I felt qualified to write an underwater shark story because I’d done some snorkeling in South Florida during the year and a half I lived there, and also dived several times with regulator and tank strapped to my back. So the undersea world was familiar and enjoyable for me. I’d also watched many undersea TV programs by Jacques-Yves Cousteau. I even read his book The Silent World. So all things considered, I felt enthusiastic about writing Shark Fighter.

I still have the contract in my files, signed April 13, 1976. The stipulated delivery date was May 31, 1976. I was supposed to get paid $500.00 upon execution of the contract, and $500.00 upon acceptance of the manuscript, plus a royalty schedule but don’t remember any royalties paid.

I departed Peter’s office and dived into writing Shark Fighter. Now, after passage of so many years, I don’t remember anything about how it was written, and at first didn’t even remember the plot and characters. The only reasonable response was to sit down and actually read it.

To my astonishment, I couldn’t believe it was so interesting. It read as if written by someone else. I couldn’t put it down. All my various obsessions and preoccupations of that era are in the novel. I’d often fantasized about living on a boat in the Caribbean, and one of my highest career goals was to become a full-time beachcomber. Naturally I’d always wanted a beautiful Vogue-type model to fall madly in love with me. 

Shark Fighter evidently was wish fulfillment expressed in the form of a novel. While reading, I couldn’t help noticing how smoothly and quickly the plot moved along. A reader cannot guess what will happen next, perhaps because the author didn’t know either. The characters all have numerous neurotic compulsions and seem believable. The island of Makura apparently was partially based on Haiti under the dictator Papa Doc Duvalier, partially on the Dominican Republic under the dictator Rafael Trujillo, and partially on a trip I once took to Nassau in the Bahamas. Shark Fighter even has a fairly happy ending, unlike many of my novels.

As usual, a few typographical errors either were overlooked or inserted by the Belmont-Tower copy editor. The big shark fight at the end has a sentence that doesn’t know left from right, which is a bit confusing. Some sentences contain too many words. Perhaps the Belmont-Tower copy editor inserted them out of concern for grammatical correctness over swift narration, or maybe the culprit was me.
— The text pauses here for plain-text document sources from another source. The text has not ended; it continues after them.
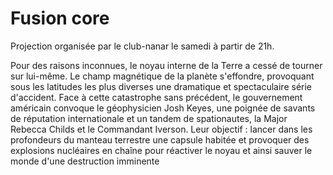 # Fusion core

Projection organisée par le club-nanar le samedi à partir de 21h.

Pour des raisons inconnues, le noyau interne de la Terre a cessé de tourner sur
lui-même. Le champ magnétique de la planète s'effondre, provoquant sous les
latitudes les plus diverses une dramatique et spectaculaire série d'accident.
Face à cette catastrophe sans précédent, le gouvernement américain convoque le
géophysicien Josh Keyes, une poignée de savants de réputation internationale et
un tandem de spationautes, la Major Rebecca Childs et le Commandant Iverson.
Leur objectif : lancer dans les profondeurs du manteau terrestre une capsule
habitée et provoquer des explosions nucléaires en chaîne pour réactiver le noyau
et ainsi sauver le monde d'une destruction imminente


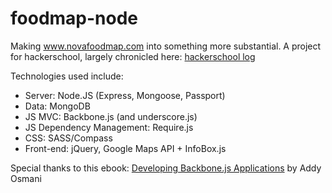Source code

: foodmap-node
============

Making www.novafoodmap.com into something more substantial.  A project for hackerschool, largely chronicled here: [hackerschool log](http://blog.danielna.com/hackerschool)

Technologies used include:
* Server: Node.JS (Express, Mongoose, Passport)
* Data: MongoDB
* JS MVC: Backbone.js (and underscore.js)
* JS Dependency Management: Require.js
* CSS: SASS/Compass
* Front-end: jQuery, Google Maps API + InfoBox.js

Special thanks to this ebook: [Developing Backbone.js Applications](http://addyosmani.github.io/backbone-fundamentals) by Addy Osmani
Perhaps I’m prejudiced, but Shark Fighter doesn’t come across as simple-minded trashy fiction. It’s more of an adventure melodrama with echoes of Joseph Conrad. What a great movie it would make. I’m very proud of this novel, and grateful to Joe for bringing it to my attention. Perhaps I really wasn’t the lowdown hack that everybody including me thought I was. Unfortunately, Shark Fighter isn’t yet available as an ebook.